For instance: it is an accepted law of physics that all materials contract in volume as their temperature drops, including water; yet, as it approaches zero degrees Celsius, water expands to form ice that floats to the surface. In his wisdom, the Creator designed it this way; it preserves pond life during severe winter conditions.

Let’s consider a series of anomalous statements about what to do with burdens.

  • Psalm 55:22 invites you to ‘cast your burden on the Lord and he will sustain you.’ If you practise what this text exhorts you to do, you will sense that you have anchored in a peaceful and safe harbour – before you face the storm …
  • Your peace will be disturbed if you then go to Galatians 6:5 and find that ‘the Lord’ on whom you just ‘cast your burden’ hands it straight back to you: ‘For each will have to bear his own load.’ The word ‘load’ (Greek phortion) is translated ‘burden’ in many places (and here in the King James Version).
  • And to add further weight of responsibility onto your tired soul, a few verses earlier he exhorted us: ‘Bear one another’s burdens and so fulfil the law of Christ’ (Galatians 6:2). While ‘phortion is simply something to be borne, without reference to its weight, baros [used here] always suggests what is heavy or burdensome’, according to W E Vine.
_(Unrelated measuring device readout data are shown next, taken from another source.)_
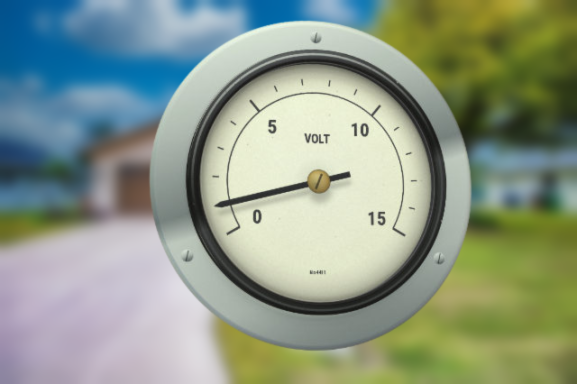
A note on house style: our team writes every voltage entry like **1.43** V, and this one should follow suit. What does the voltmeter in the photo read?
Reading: **1** V
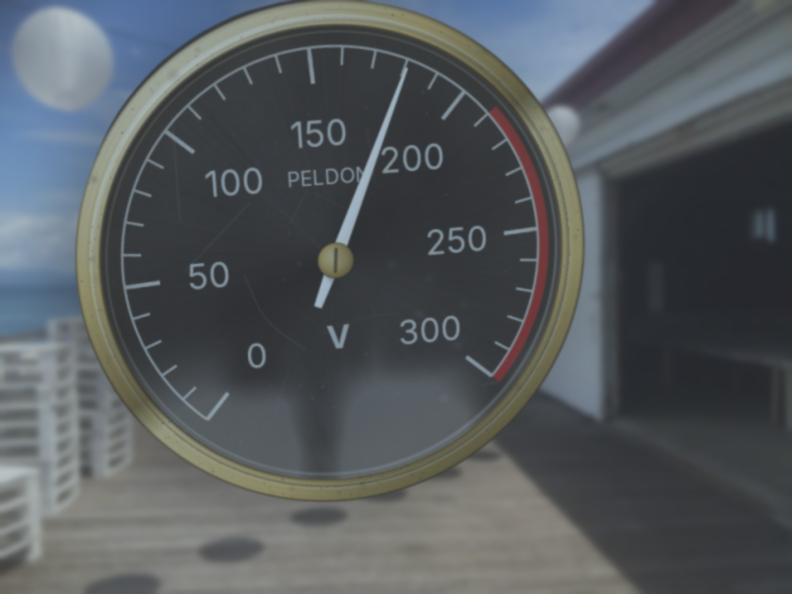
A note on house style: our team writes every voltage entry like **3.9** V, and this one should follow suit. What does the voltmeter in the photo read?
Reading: **180** V
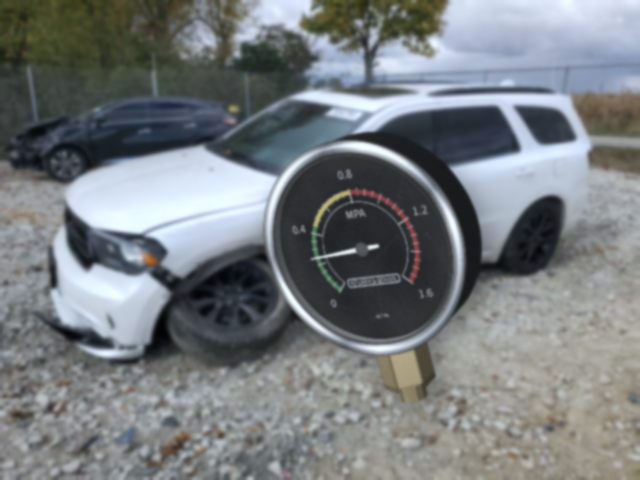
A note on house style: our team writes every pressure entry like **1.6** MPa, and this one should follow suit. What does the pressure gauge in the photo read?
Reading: **0.25** MPa
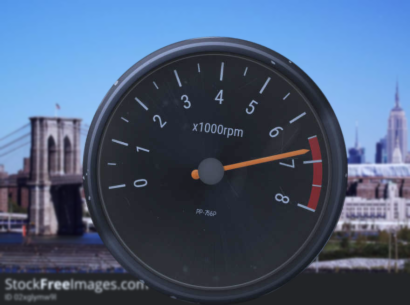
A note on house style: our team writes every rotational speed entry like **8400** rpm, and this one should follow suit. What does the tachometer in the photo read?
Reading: **6750** rpm
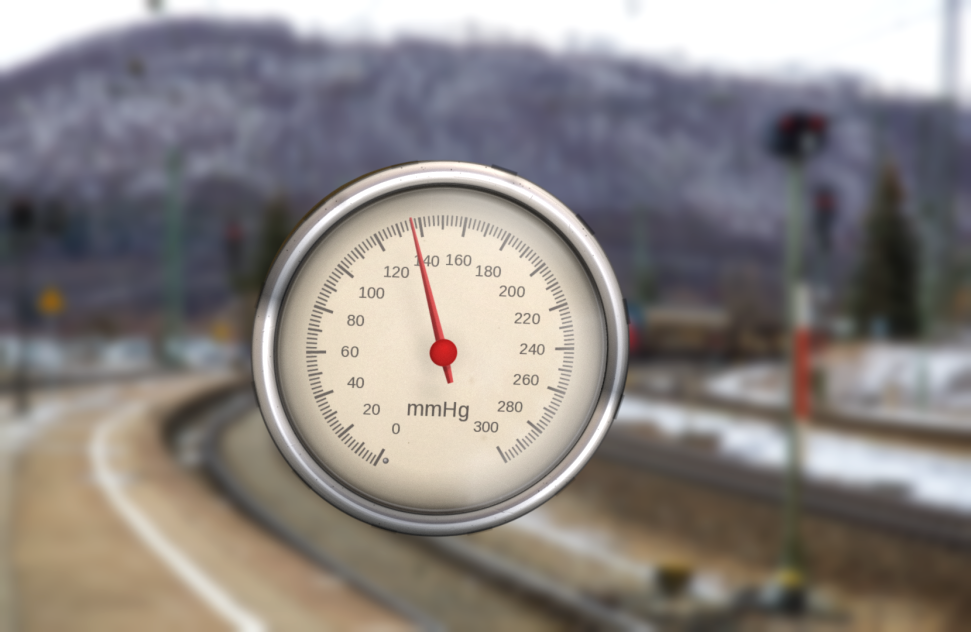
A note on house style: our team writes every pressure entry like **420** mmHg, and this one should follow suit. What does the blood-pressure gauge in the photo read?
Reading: **136** mmHg
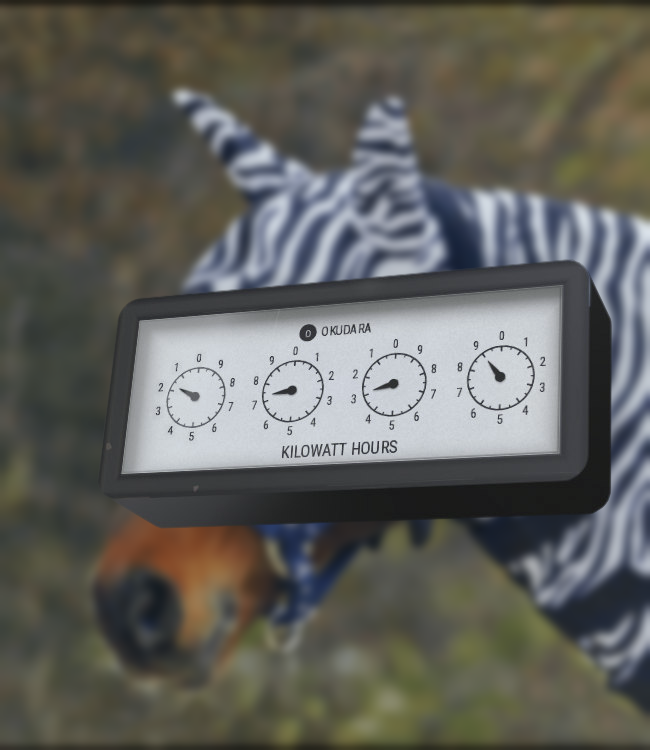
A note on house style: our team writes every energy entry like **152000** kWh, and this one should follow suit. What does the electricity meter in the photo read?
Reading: **1729** kWh
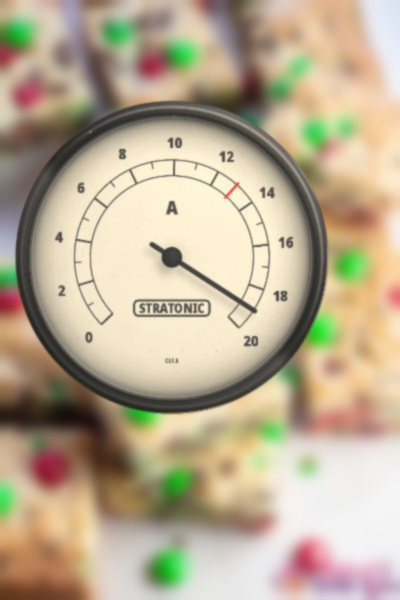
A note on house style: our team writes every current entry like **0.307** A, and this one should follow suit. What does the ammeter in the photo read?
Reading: **19** A
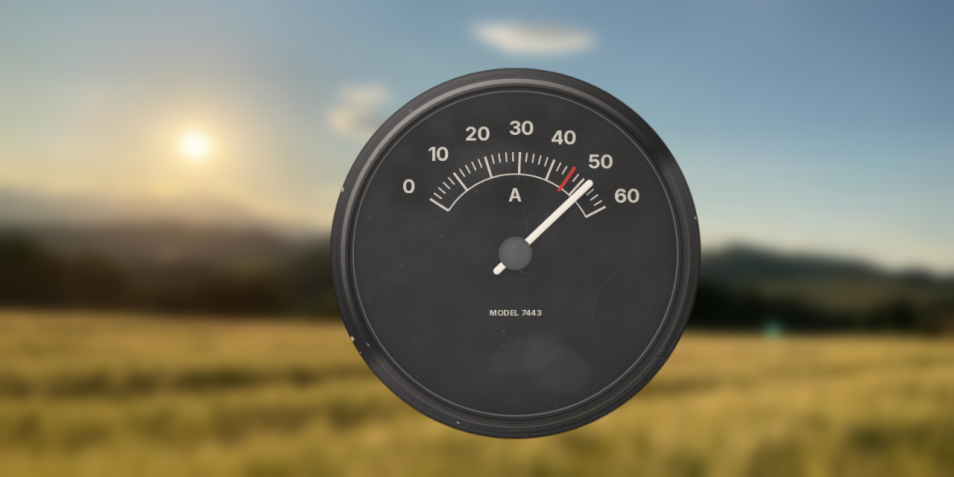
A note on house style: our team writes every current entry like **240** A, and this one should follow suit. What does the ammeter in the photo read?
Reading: **52** A
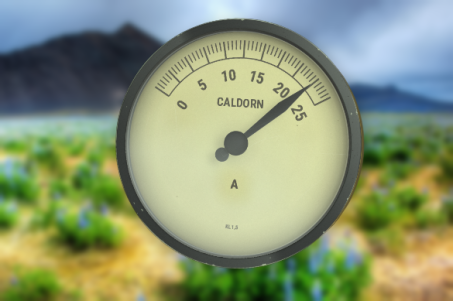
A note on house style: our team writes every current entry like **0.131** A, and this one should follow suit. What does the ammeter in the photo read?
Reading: **22.5** A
It was puzzling enough to face the disagreement between the counsel of (a) Old and (b) New Testament, only to find the clash of two texts, (b) and (c), in the same paragraph!
  • So, you run to Jesus in your confusion only to find that he presents the same problem in another short paragraph. No sooner has he invited you to ‘Come to me, all who labour and are heavy laden and I will give you rest’ than he insists that you ‘Take my yoke upon you, and learn from me, and you will find rest for your souls. For … my burden [phortion] is light’ (Matthew 11:28-30).

Actually, all four of these authoritative texts are different dimensions of the Christian life, a life not to be lived on a flat two-dimensional plane. Psalm 55:22 in its Hebrew text tells you to ‘cast your lot’ – your God-allotted situation – ‘on the Lord’. In the Greek translation (LXX) it becomes ‘your anxious care’ (merimna); counsel repeated in 1 Peter 5:5: ‘Casting all your anxieties on him because he cares for you.’ 

Joy Dawson advised a young wife in Los Angeles with a chronically restricted throat ‘to Psalm 37:5 it’ (compare Psalm 55:22). Joy knew nothing of Cathy’s worries until she returned two days later in fine fettle. She had spent an entire day writing one worry at a time with her finger on a cushion, throwing it to where she pictured Jesus sitting, and refusing to take any anxiety back once she’d given it to him. Her main concern was about her husband’s business. When he saw the change in his wife’s state he started to do the same, especially his frustration with the business partnership. Next day his partner unexpectedly begged to be released, offering him half its cash value!

* The other three texts are ‘a walk in the park’ once (a), Psalm 55:22, is solved!

When you practise (c), Galatians 6:5, sing: ‘It Ain’t Heavy, It’s My Brother’s’!